The purpose of this Policy is to protect the integrity and reputation of FandomForge Collective (the “Organization”) by ensuring that decisions and actions of its Directors, Officers, staff, and volunteers are made in the best interests of the Organization, free from actual, potential, or perceived conflicts of interest.
The Organization relies upon the good faith, honesty, and judgment of all those who act on its behalf to maintain public trust and fulfill its not-for-profit mission.
This Policy applies to all members of the Board of Directors, Officers, employees, contractors, and volunteers of the Organization (collectively, “Representatives”) who participate in decision-making or carry out duties on behalf of the Organization.
A conflict of interest arises when a Representative’s personal, financial, or professional interests—or those of a family member, close associate, or business partner—could improperly influence or appear to influence the impartial performance of their duties to the Organization.
Conflicts may be:
Actual: a direct conflict currently exists.
Potential: a conflict could arise in the future.
Perceived: an observer could reasonably believe a conflict exists, even if it does not.
Examples include, but are not limited to:
Personal or financial interest in a contract, supplier, or sponsor being considered by the Organization;
Receiving gifts, favors, or benefits from individuals or businesses seeking advantage with the Organization;
Using confidential information gained through one’s role for personal benefit or to benefit another party;
Participating in decisions that directly affect oneself, family members, or affiliated organizations.

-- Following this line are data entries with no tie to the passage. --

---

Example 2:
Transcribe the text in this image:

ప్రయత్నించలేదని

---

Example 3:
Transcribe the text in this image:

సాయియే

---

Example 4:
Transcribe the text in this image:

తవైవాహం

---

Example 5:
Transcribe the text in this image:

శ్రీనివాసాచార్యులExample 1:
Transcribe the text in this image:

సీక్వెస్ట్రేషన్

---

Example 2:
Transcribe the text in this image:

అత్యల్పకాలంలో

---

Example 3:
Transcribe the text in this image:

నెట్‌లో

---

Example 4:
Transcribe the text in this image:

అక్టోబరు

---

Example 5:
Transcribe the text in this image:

All Representatives have a continuing duty to disclose any situation that may give rise to a conflict of interest as soon as they become aware of it.
Disclosures must be made in writing to the President or Secretary of the Board.

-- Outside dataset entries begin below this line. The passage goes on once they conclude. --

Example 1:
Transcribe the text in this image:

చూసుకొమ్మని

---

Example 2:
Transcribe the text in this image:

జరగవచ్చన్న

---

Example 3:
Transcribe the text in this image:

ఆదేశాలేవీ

Directors must also declare conflicts verbally at the beginning of any meeting where the matter is discussed.
The disclosure will be recorded in the minutes of the meeting and the Director shall abstain from voting on or influencing the matter.
Assessment: Upon disclosure, the Board (or its designated committee) shall review the nature of the conflict.
Recusal: The individual with the conflict shall withdraw from any discussion, deliberation, or vote on the matter.
Documentation: All declared conflicts and decisions on management shall be recorded in the official meeting minutes.
Corrective Action: Failure to disclose or manage a conflict appropriately may result in disciplinary action, up to and including removal from office, termination of engagement, or other remedies permitted by law.
Representatives shall not accept gifts, hospitality, or other benefits that could influence or appear to influence their objectivity, except for nominal items of appreciation (e.g., small tokens, promotional merchandise, or customary hospitality).
Any gift or benefit exceeding $100 CAD in value must be declared to the President or Treasurer.
All Representatives must safeguard confidential information obtained through their involvement with the Organization.
Such information may not be disclosed or used for personal gain, or for the benefit of any other organization or individual, either during or after the period of service.
This Policy shall be reviewed by the Board of Directors at least once every two (2) years or more frequently as required.
The Board reserves the right to interpret, amend, or supplement this Policy at its discretion in accordance with the Ontario Not-for-Profit Corporations Act, 2010.